Sont aussi signataires les sociologues Dominique Méda et Saskia
Sassen, les anthropologues Philippe Descola, David Graeber et Eduardo
Viveiros de Castro, les philosophes Jean-Pierre Dupuy, Michael Hardt,
Clive Hamilton et Catherine Larrère, les économistes Joan Martinez
Alier, Jean Gadrey, Gaël Giraud, Susan George et Serge Latouche, la
styliste Vivienne Westwood ainsi que Pablo Solon et Yeb Saño, anciens
négociateurs sur le climat pour la Bolivie et les Philippines (tous les
noms des cent premiers signataires sont publiés sous la tribune ici, également ouverte à la signature). Le texte est né d’une initiative commune de l’historien et éditeur Christophe Bonneuil, et des mouvements Attac et 350.org.
« Pour continuer à agir, penser, aimer, prendre soin, créer, produire, contempler, lutter », écrivent-ils, « pour nous épanouir en tant que sociétés, individus et citoyen.e.s, nous devons tout.e.s agir pour tout changer ». Cela passe par « contraindre » multinationales et gouvernements à « abandonner » les profits qu’ils tirent de l’extraction des réserves de charbon, de gaz, de pétrole ou de l’agriculture industrielle. « Nous affirmons notre détermination à laisser les fossiles dans le sol », martèlent-ils, appelant à « une insurrection » pour le climat.
Ce qui distingue cet appel de celui de « l’épreuve des peuples pour le climat » publié mi-juin par
une alliance inédite de mouvements sociaux et de syndicats c’est que,
cette fois-ci, le texte cible nommément l’industrie des hydrocarbures
(charbon, pétrole, gaz) et qu’il rompt avec la traditionnelle
répartition des rôles entre acteurs, qui sépare d’un côté les États et
de l’autre des représentants de la société civile.
Face à l’échec annoncé de la conférence de Paris sur le climat, la
COP 21, à limiter le réchauffement de la température moyenne à +2 °C,
ils appellent à mettre en œuvre eux-mêmes, par leurs propres moyens, les
transformations nécessaires de nos modes de production et de
consommation. C’est une rupture avec le système économique dominant.
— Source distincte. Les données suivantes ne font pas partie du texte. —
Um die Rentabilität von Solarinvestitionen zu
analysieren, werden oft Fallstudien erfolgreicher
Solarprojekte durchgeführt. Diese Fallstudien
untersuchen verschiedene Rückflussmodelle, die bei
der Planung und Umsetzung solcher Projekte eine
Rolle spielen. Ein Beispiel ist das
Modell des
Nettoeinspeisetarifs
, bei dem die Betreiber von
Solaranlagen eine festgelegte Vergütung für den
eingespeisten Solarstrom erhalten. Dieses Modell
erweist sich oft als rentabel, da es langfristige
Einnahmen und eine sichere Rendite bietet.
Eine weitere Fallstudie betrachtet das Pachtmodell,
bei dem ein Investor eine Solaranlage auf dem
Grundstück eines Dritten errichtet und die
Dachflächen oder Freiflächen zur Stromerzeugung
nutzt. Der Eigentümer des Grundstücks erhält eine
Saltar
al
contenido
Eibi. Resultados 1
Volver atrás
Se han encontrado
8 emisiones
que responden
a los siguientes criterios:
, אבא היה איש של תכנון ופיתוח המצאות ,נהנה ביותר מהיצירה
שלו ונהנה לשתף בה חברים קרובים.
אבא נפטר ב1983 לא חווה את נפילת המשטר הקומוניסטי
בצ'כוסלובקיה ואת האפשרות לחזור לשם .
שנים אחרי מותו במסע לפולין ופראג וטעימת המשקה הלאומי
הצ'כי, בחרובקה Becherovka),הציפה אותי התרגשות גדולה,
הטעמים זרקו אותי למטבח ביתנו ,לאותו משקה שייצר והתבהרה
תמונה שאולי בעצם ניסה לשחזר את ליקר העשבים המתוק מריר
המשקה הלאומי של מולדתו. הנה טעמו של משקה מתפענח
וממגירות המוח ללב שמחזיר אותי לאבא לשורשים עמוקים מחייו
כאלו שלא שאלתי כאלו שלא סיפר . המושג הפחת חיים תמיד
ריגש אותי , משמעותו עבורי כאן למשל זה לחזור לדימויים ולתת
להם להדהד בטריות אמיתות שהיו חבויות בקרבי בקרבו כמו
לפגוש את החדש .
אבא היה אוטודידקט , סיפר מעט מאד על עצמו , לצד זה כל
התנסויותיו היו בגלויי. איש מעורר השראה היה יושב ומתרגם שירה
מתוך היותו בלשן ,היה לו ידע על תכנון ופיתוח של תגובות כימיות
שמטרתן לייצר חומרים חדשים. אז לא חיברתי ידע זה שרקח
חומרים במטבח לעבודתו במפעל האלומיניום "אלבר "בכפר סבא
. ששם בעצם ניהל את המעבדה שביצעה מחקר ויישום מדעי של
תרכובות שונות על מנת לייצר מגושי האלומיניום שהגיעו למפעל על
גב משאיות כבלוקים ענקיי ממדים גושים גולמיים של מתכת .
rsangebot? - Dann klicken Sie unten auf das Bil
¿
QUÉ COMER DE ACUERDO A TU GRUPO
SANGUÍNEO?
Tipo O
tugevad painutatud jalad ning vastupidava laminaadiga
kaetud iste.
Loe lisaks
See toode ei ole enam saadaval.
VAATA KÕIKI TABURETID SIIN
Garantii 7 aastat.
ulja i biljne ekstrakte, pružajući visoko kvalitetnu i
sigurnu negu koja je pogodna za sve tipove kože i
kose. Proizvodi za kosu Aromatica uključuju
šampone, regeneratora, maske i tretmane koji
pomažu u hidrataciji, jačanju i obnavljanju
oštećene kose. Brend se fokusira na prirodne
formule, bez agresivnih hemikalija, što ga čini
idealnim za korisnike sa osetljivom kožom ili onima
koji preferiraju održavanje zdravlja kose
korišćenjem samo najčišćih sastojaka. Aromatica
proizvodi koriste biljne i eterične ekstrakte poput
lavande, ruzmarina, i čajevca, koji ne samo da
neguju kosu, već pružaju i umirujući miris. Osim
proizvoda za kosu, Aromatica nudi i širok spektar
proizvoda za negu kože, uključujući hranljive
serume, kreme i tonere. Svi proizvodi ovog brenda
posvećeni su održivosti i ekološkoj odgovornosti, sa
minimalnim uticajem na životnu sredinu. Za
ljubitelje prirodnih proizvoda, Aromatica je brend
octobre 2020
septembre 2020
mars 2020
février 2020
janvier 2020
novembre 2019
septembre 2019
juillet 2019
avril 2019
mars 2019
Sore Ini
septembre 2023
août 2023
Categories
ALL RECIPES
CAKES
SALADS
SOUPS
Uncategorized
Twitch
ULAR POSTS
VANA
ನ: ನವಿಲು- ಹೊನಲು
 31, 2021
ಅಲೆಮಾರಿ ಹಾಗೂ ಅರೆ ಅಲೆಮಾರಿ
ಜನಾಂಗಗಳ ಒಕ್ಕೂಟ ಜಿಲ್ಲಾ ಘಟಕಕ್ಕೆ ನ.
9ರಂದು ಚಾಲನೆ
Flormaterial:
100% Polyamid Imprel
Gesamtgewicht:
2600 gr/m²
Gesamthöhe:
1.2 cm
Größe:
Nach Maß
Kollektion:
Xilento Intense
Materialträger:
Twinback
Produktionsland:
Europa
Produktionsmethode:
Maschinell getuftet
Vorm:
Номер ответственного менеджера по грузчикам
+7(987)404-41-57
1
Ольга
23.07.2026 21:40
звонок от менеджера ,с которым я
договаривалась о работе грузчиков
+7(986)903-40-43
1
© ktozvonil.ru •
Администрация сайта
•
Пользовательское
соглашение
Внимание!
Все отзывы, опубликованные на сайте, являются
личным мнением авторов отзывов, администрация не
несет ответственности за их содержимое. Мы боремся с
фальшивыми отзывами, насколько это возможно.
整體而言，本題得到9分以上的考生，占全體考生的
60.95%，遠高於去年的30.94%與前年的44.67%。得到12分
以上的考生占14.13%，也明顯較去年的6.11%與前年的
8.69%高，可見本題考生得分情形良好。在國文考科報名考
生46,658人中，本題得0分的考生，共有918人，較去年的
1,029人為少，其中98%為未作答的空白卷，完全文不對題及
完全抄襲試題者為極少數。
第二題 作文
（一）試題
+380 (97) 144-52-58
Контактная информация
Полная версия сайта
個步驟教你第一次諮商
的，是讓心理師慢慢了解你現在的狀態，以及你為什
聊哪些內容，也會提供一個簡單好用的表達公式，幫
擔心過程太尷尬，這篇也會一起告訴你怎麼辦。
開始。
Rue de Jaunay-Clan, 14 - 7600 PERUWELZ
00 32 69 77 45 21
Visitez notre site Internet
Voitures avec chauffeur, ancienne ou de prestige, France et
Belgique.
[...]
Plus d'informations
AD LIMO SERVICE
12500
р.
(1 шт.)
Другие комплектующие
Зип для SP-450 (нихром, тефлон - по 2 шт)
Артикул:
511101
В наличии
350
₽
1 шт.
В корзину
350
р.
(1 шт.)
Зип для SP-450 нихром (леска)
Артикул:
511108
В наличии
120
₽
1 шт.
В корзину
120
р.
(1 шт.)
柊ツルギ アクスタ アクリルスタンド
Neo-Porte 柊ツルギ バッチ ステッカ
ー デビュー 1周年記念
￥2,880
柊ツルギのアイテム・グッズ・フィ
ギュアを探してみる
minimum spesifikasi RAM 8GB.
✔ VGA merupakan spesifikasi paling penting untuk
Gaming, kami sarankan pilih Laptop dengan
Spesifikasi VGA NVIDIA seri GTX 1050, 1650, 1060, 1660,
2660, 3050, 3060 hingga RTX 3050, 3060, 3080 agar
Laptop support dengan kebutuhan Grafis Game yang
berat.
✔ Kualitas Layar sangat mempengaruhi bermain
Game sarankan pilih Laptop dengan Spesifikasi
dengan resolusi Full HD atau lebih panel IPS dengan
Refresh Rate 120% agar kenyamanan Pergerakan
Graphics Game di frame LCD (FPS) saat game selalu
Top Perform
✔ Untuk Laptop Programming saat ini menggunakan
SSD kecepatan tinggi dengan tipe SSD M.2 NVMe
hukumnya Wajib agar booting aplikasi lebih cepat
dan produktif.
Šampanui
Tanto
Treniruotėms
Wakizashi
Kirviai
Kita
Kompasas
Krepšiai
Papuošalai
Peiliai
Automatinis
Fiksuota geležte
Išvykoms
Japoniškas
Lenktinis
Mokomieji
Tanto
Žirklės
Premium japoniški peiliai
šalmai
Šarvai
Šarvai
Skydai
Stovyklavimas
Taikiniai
C’est aussi le refus de s’en remettre aux élus et hauts fonctionnaires
qui échouent à réguler à la hauteur de ce qu’il faudrait. « Nous n’attendrons pas que les États agissent, écrivent les signataires,
L’esclavage et l’apartheid n’ont pas disparu parce que les États ont
décidé de les abolir, mais par des mobilisations massives qui ne leur
ont pas laissé le choix. »
Pourquoi Mediapart s’associe-t-il à cet appel contre le crime
climatique ? Parce que nous pensons aussi que la COP 21 ne sera qu’un
espace secondaire d’action contre le dérèglement du climat. Les
objectifs de réduction des gaz à effet de serre présentés à ce jour par
les États (États-Unis, Chine, Europe, Japon, etc.) sont beaucoup trop
insuffisants et mettent le monde sur la voie d’un réchauffement bien
supérieur à 2°. Ces contributions nationales ne figureront sans doute
même pas dans le texte de l’accord de Paris. Au mieux apparaîtront-elles
en annexe, sans qu’aucune contrainte ne s’exerce sur les pays pour les
obliger à les respecter.
De plus, l’éventuel accord de Paris ne mettra rien en place pour agir
sur les causes de ces émissions de gaz à effet de serre : transport,
chauffage, extraction fossile, déforestation, agriculture industrielle,
mondialisation des échanges. Au mieux prétendra-t-il agir sur leurs
effets : les rejets de CO2 et de méthane. Au fil des ans et
des échecs, les négociations climatiques se sont désarmées. La bataille
pour le climat se déroule en dehors des salles de réunion de l’ONU.
Dans
ces conditions, pour agir réellement contre le réchauffement
planétaire, il faut plus que jamais percer la bulle de l’indifférence et
empêcher l’inertie. Pour y parvenir, il y a besoin de travailler sur
les représentations et le cadre d’interprétation. Il faut se décoller de
l’agenda institutionnel, se rapprocher du terrain, ne jamais se
contenter de discours et de déclarations d’intention. Réintroduire la
juste perspective historique. Prêter attention aux voix dissonantes du
récit officiel.
Un livre accompagne cet appel, où une partie des signataires expliquent les raisons de leur engagement : Crime climatique, Stop! l’appel de la société civile (Le
Seuil). Une réunion publique se tiendra à Paris le 3 septembre de 19 à
21 heures à la Maison des Océans, 195, rue Saint-Jacques, à Paris (Ve).